From Above

To my Fellow Minnesotans:

You may be accustomed to seeing me tearing down local highways, impatiently cutting you off as I reach for my coffee and ringing cellphone at the same time, but I bet you weren’t expecting what happened this morning: I became an airborne menace.

Yes, that’s correct. ‘Fly an airplane’ has been checked off my life to-do list as of today, all thanks to Ray, Heather’s dad.

Ray, my dad, and I took off from a tiny airport in St. Paul and flew to a tinier airport in Red Wing. I had concerns about the possibility of piloting a small plane during wartime, but we were simply instructed to avoid the Pine Island nuclear plant and oil refineries. Or face a stern talking-to, I guess.

The plane was a Piper something-something that was smaller inside than my car. The seats weren’t heated, either. It’s owned by a local flying club, to which Ray belongs. They all get together once a month to eat hamburgers, drink beer, and wax the plane. There’s something so painfully cool about that.
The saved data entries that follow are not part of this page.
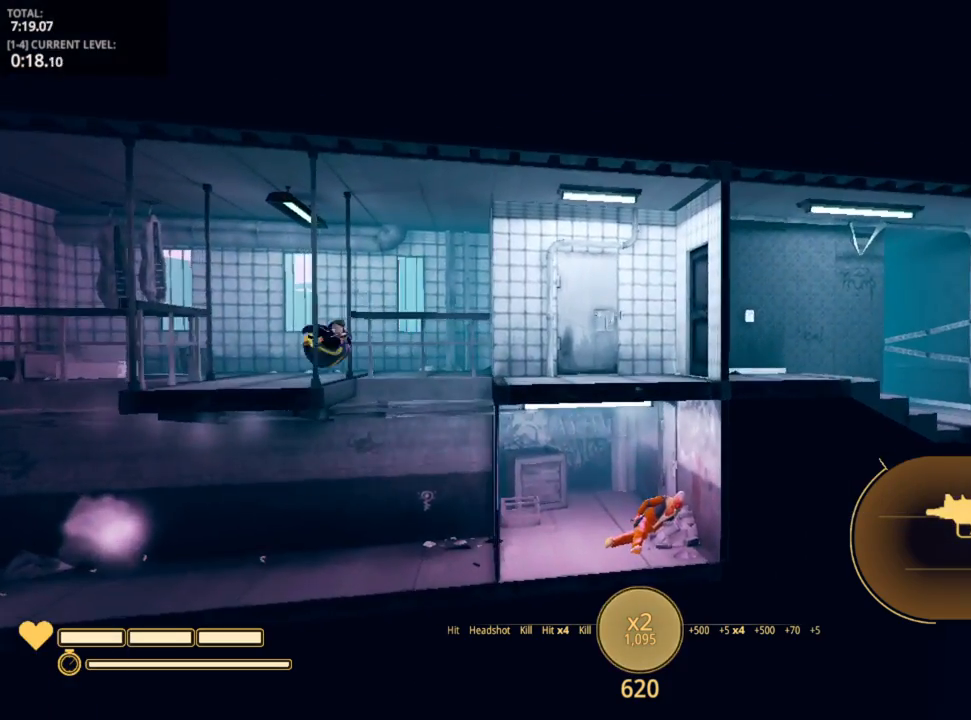
{"keys": ["d"], "mouse": [], "mouse_move": "still", "events": [[67, "a", "up"], [117, "d", "down"]]}
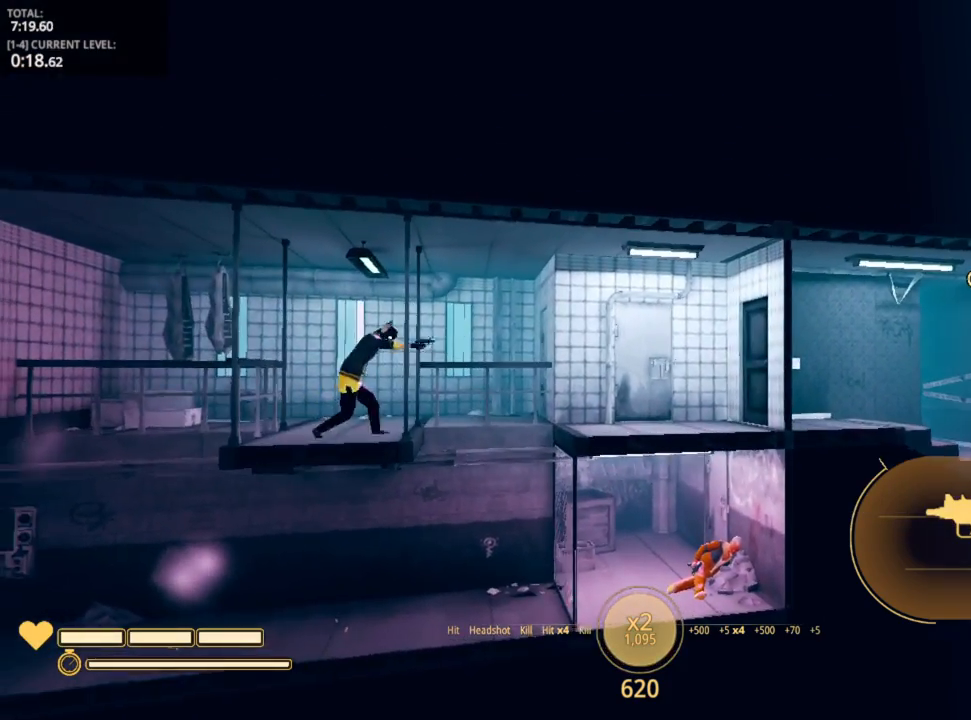
{"keys": ["d"], "mouse": [], "mouse_move": "right", "events": [[100, "space", "down"], [400, "space", "up"]]}
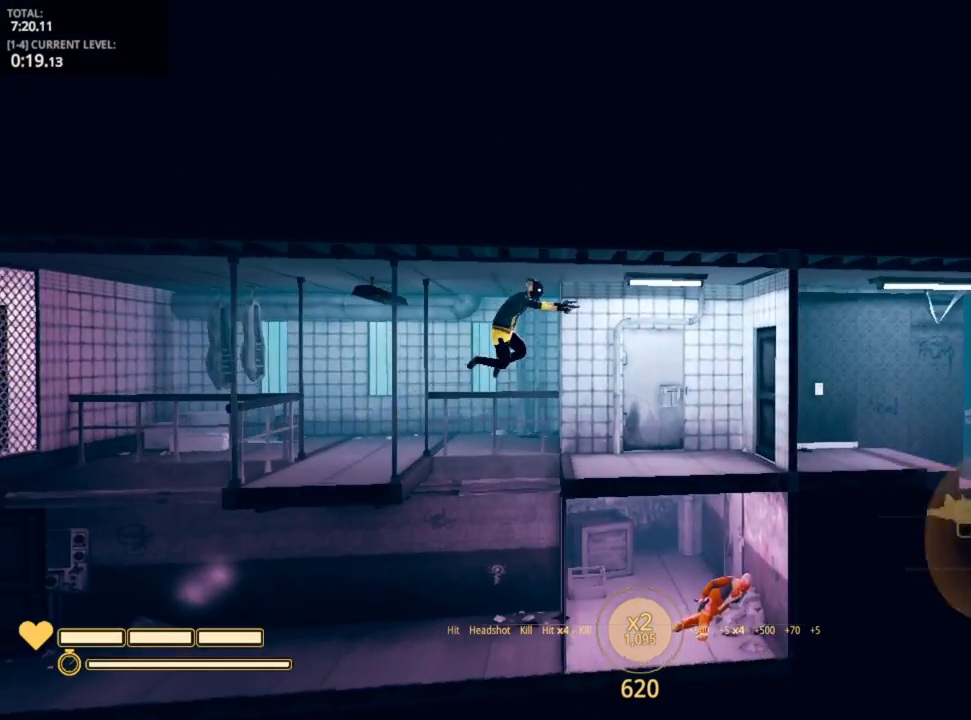
{"keys": ["d"], "mouse": [], "mouse_move": "still", "events": []}
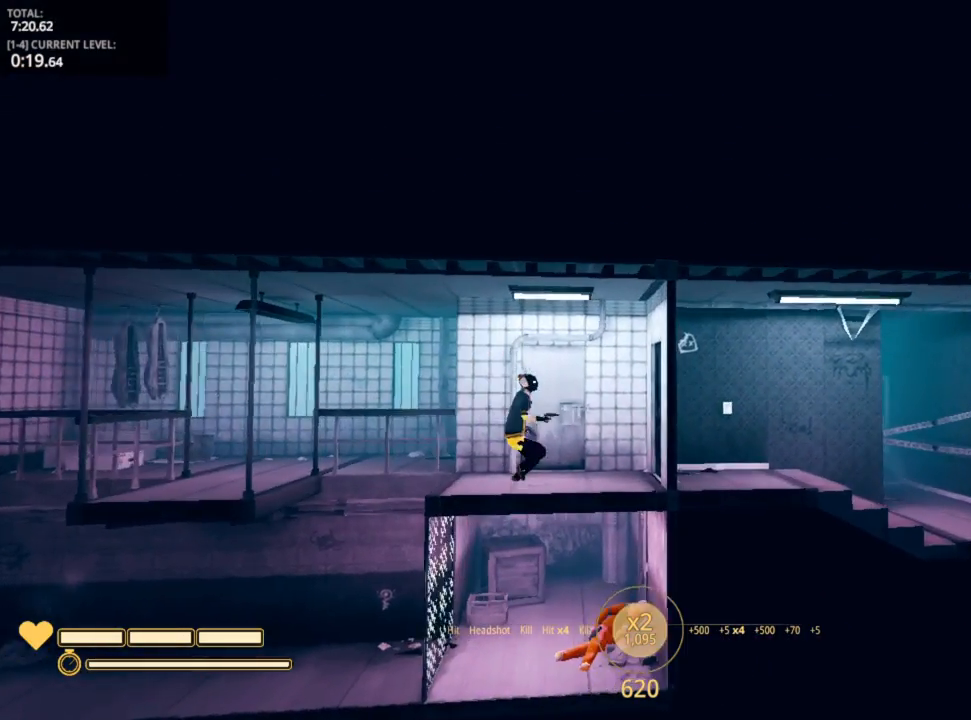
{"keys": ["d"], "mouse": [], "mouse_move": "up-right", "events": [[417, "mouse_left", "down"], [500, "mouse_left", "up"]]}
Ray flies 747s for a living. Sometimes he flies old jets to the airplane graveyard in Roswell, New Mexico.

He gave me a full run-down of all the gauges and the proper takeoff procedure, which I promptly forgot. What I do remember was what to do if we crashed. It involved landing in a field, climbing out the top, and a rendezvous 50 feet in front of the downed plane. I figured that was the important part, since both Ray and my dad could cover for me if I sucked at the flying.

And, yes, I did fly the plane. For about 15 minutes, although it seemed like hours. My main concerns were maintaining altitude, keeping from doing an unintentional barrel-roll, and not plummeting into the Mississippi River in flames. While I did those things, I also wondered what the pedals were for (I still can’t figure it out), and tried to will the blood back into my hands, which were clamped so tightly on the controls I couldn’t feel my fingers.

While I wasn’t panicking on the inside, yet trying to maintain a relatively calm attitude on the outside, I took a hell of a lot of pictures. Mostly of Wisconsin, which looks much the same from the air as from the ground: brown and farmy. Here’s the mighty Mississippi, which is still looking kind of frozen.

We landed at Red Wing, peed, and called home to verify that we were indeed still alive. I discovered that small regional airports look pretty much like my uncle’s family room. The woman at the desk offered us quesadillas she had just made in the microwave, and ice cream sandwiches from the freezer. We politely declined. We had more flying to do.